According to the District Census Handbook 2011, Bardhaman, Chapui covered an area of 1.18 km^{2}. Among the civic amenities, the protected water supply involved service reservoir, tap water from untreated sources. It had 267 domestic electric connections and 44 road lighting (points). Among the medical facilities, it had was 8 medicine shops. Among the educational facilities it had was 1 primary school, 1 secondary school.

==Economy==
Chapui is a coal mining area. Chaui Khas colliery is operated under Damodar River.
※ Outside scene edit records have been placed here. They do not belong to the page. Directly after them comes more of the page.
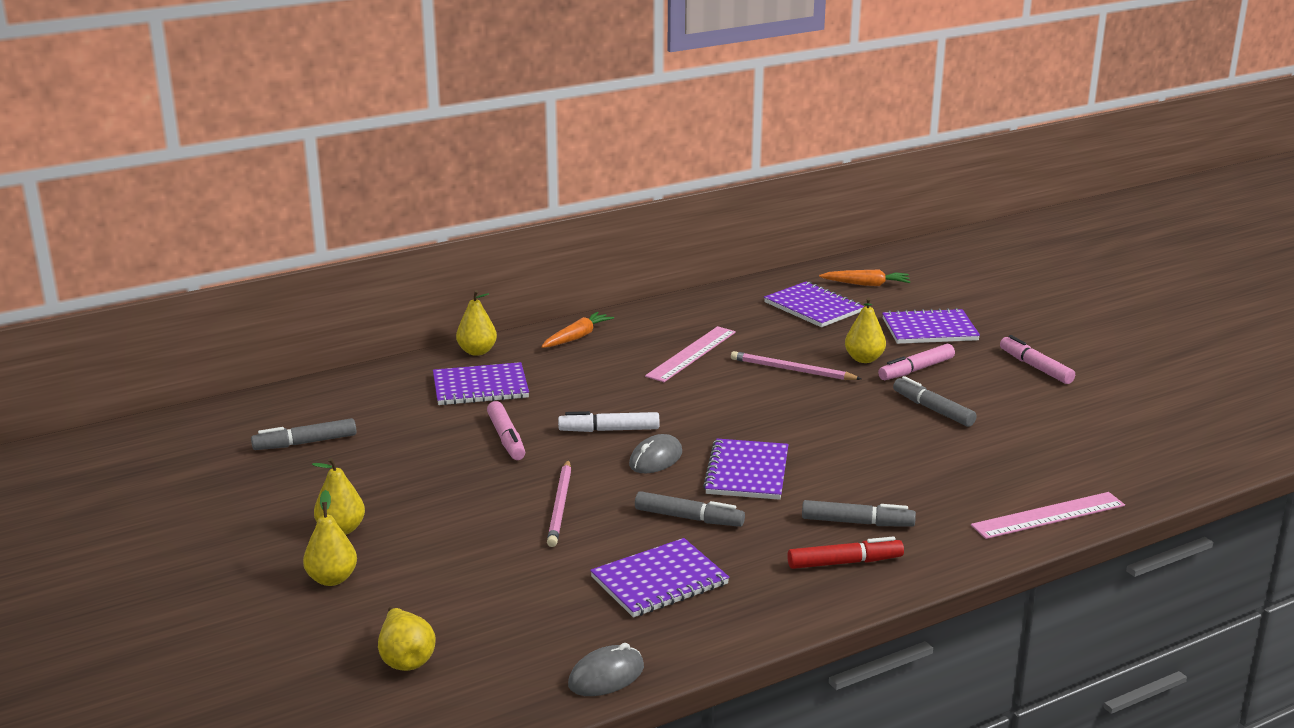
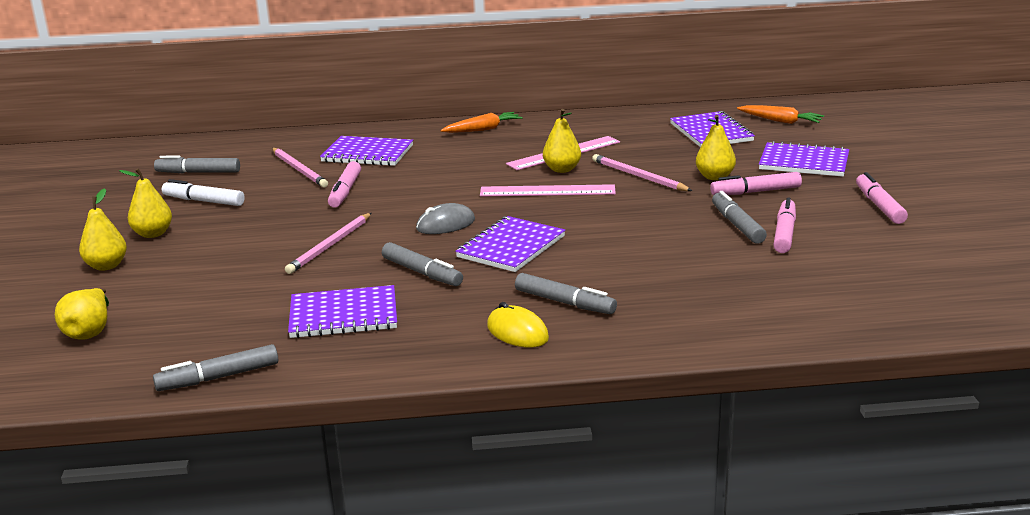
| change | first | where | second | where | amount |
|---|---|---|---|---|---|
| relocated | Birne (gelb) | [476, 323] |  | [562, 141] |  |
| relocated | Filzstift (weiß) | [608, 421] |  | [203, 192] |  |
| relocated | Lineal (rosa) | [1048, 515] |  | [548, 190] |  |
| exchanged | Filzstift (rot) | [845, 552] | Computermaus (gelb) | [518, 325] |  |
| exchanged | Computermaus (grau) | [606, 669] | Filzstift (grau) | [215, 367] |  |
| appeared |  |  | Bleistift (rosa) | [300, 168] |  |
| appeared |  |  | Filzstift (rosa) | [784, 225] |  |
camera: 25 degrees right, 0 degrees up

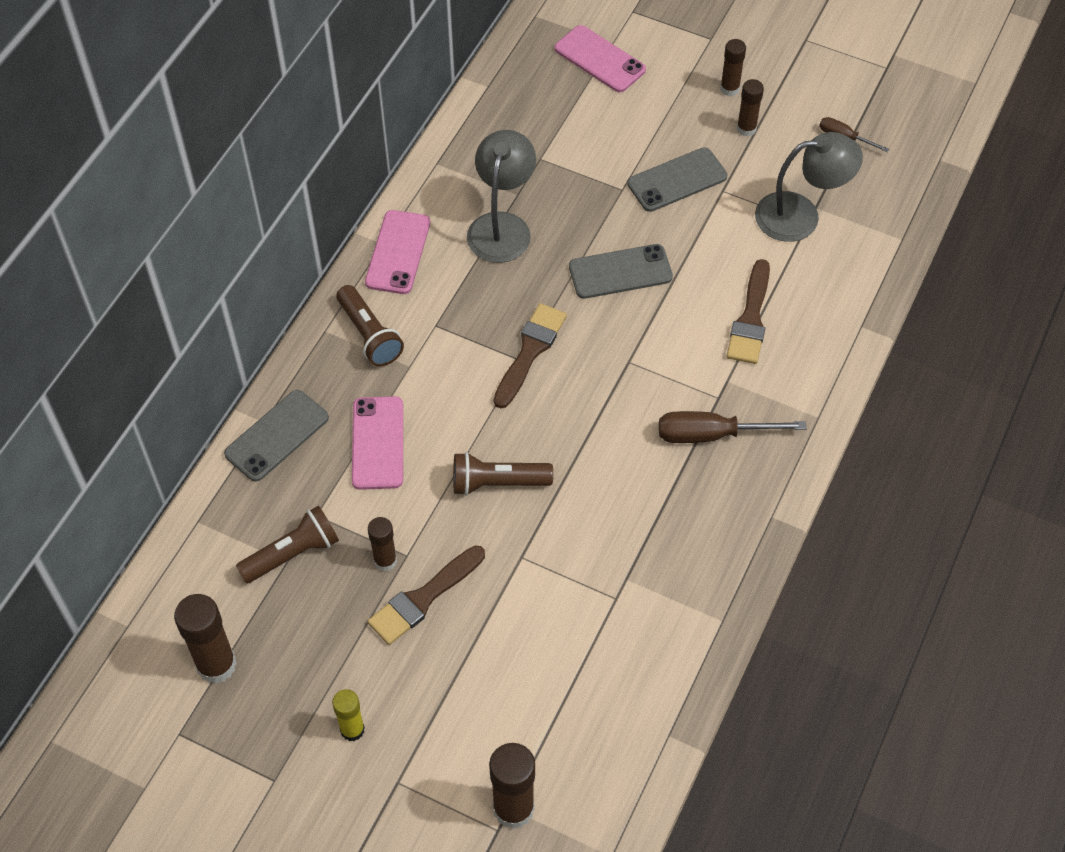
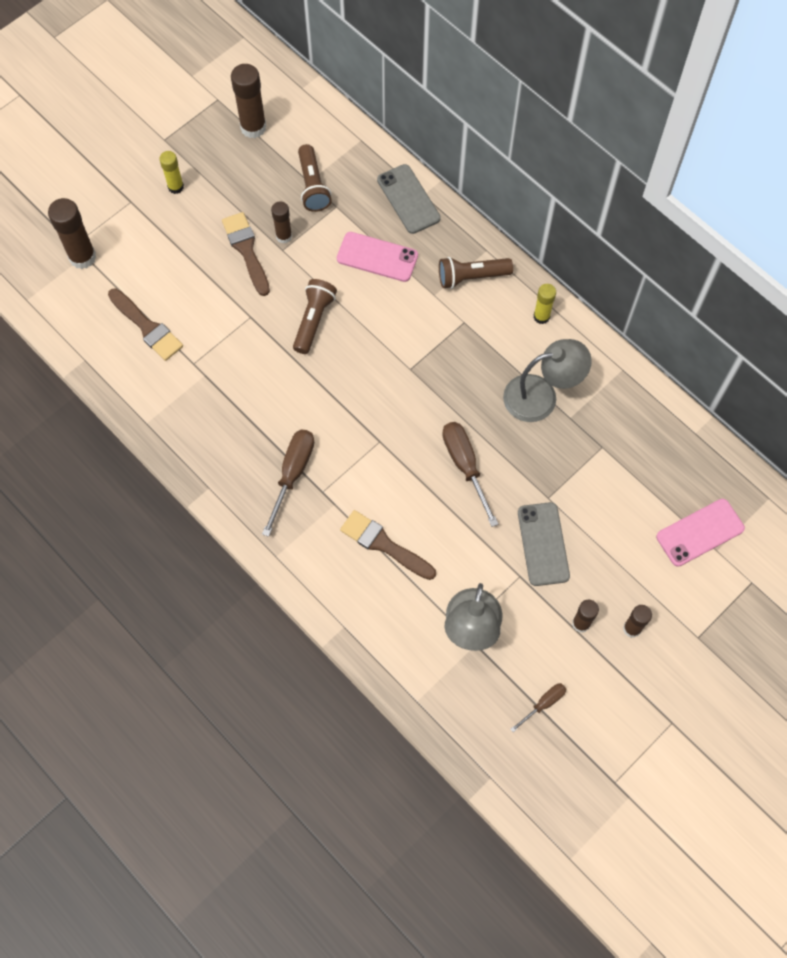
| change | first | where | second | where | amount |
|---|---|---|---|---|---|
| spun | Lampe (grau) | [501, 196] |  | [547, 380] | 45 degrees counterclockwise |
| exchanged | Handy (rosa) | [397, 252] | Klebestift (gelb) | [544, 304] |  |
| exchanged | Handy (grau) | [621, 271] | Schraubenzieher (braun) | [470, 474] |  |
| relocated | Pinsel (braun) | [530, 356] |  | [145, 324] |  |
camera: 110 degrees right, 10 degrees up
Collieries in the Satgram Area of Eastern Coalfields are: Kalidaspur, J.K.Nagar, Satgram, Ratibati, Chapui Khas, Mithapur, Nimcha, Jemehari, Pure Searsole, Tirath, Kuardih, Ardragram OCP and Seetaldasji OCP.

==Education==
Chapui has four primary school.

Chapui Sawra Vidyasagar Junior High School is a Bengali-medium institution established in 2010. It has facilities for teaching from class V to class VIII.

==Culture==
Handicrafts: Kantha Stitch work, Wood carvings and Jute-based products

==Healthcare==
Medical facilities (hospitals and dispensaries) in the Satgram Area of ECL are available at Satgram Area Hospital (PO Devchandnagar) (with 30 beds), Satgram Project (PO Devchandnagar), Mithapur (PO Jamuria), Satgram Incline (PO Jamuria), Jamehari (PO Searsole Rajbari), JK Nagar (PO Bidhanbag), Nimcha (PO Nimcha), Amkola (PO Nimcha), Kalidaspur Project (PO Bhara Kalibari, Mejia), Jora Morh Colony (PO Bhara Kalibari, Mejia), Ratibati (PO Ratibati), Kuardih (PO Kalipahari), Chapui Khas (PO Chapui), Tirat (PO Kalipahari).